Die Infektionszahlen im Landkreis Neustadt befinden sich, gemessen am Inzidenzwert, weiterhin auf einem sehr stark erhöhten Niveau. Der aktuelle Tageswert liegt bei 121,8 (bayernweit 69,3). Der landesweite Trend mit sinkenden Infektionszahlen seit Anfang Januar ist im Landkreis nicht zu beobachten, heißt es in einer Pressemitteilung des Landratsamts.
Zudem wurde im Landkreis bereits mehrfach die Mutation B.1.1.7 nachgewiesen. Die Inzidenzwerte in den benachbarten Regionen in Tschechien sind um ein Vielfaches erhöht, die 7-Tages-Inzidenz beträgt aktuell 454,7, im Bezirk Eger sogar über 1000. Besonders der Gefahr eines Eintrags aus benachbarten Hochinzidenzgebieten muss wirksam begegnet werden. Der Landkreis Neustadt hat daher in Abstimmung mit benachbarten Grenzlandkreisen und in Einvernehmen mit der Regierung der Oberpfalz am Mittwoch eine Allgemeinverfügung erlassen, die weitergehende Anordnungen und Einschränkungen für Grenzgänger und Grenzpendler sowie die betroffenen Betriebe regelt. Sie gilt ab Donnerstag, 11. Februar, 0 Uhr, bis 11. März, 24 Uhr.

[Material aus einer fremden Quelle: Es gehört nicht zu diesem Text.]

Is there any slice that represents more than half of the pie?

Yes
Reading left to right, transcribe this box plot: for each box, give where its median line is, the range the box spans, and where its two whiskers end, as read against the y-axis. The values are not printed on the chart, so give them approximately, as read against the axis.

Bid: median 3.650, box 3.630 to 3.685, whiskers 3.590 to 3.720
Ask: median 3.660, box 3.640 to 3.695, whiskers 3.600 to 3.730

Anordnungen für Grenzgänger und -pendler
Personen, die ihren Wohnsitz in einem Risikogebiet haben, das als Hochinzidenzgebiet ausgewiesen wurde und die sich zum Zweck ihrer Berufsausübung, ihres Studiums oder ihrer Ausbildung in den Landkreis Neustadt begeben und deren Aufenthalt vor der Rückkehr regelmäßig weniger als 24 Stunden dauert und die mindestens einmal wöchentlich an ihren Wohnsitz zurückkehren (Grenzgänger), sind verpflichtet, sich nach jeder Einreise in den Landkreis auf direktem Weg an ihre Berufsausübungs-, Studien- oder Ausbildungsstätte zu begeben. Nach der Berufs- Ausbildungs- oder Studientätigkeit müssen sie den Landkreis auf direktem Weg wieder verlassen.
Während des Aufenthalts im Landkreis Neustadt ist Grenzgängern ein Aufenthalt außerhalb des Betriebsgeländes der Arbeitsstätte, des Betriebsgeländes der Ausbildungsstätte oder des Schul- oder Hochschulgeländes im Landkreis Neustadt nur gestattet, wenn dieser Aufenthalt im Rahmen der Arbeits-, Studien- oder Ausbildungstätigkeit zwingend erforderlich ist oder zur Vornahme einer nach der Einreise-Quarantäneverordnung, der Corona-Einreiseverordnung oder der 11. Infektionsschutzmaßnahmenverordnung vorgesehenen Testung dient.
Personen, die ihren Wohnsitz im Landkreis Neustadt und ihren Arbeitsplatz in einem Hochinzidenzgebiet haben (Grenzpendler), sind verpflichtet, sich nach jeder Einreise in den Landkreis auf direktem Weg in ihre Wohnung zu begeben. Sie dürfen diese nur aus triftigen Gründen oder während der nächtlichen Ausgangssperre nur aus gewichtigen und unabweisbaren Gründen verlassen.
Anordnungen für Betriebe
Betriebe, für die nicht bereits eine Verpflichtung zur Ausarbeitung eines Schutz- und Hygienekonzepts besteht, und die regelmäßig gleichzeitig mehr als fünf Personen beschäftigen, die ihren Wohnsitz in einem Hochinzidenzgebiet haben, sind verpflichtet, ein betriebliches Schutz- und Hygienekonzept auszuarbeiten. Es muss auch ein Testkonzept für alle Arbeitnehmer beinhalten. Firmen, die bereits ein solches Konzept haben, müssen es gegebenenfalls anpassen. Betriebe, in denen Grenzgänger beschäftigt sind, werden beauftragt, einen erforderlichen Testnachweis für das Landratsamt entgegenzunehmen und zu kontrollieren.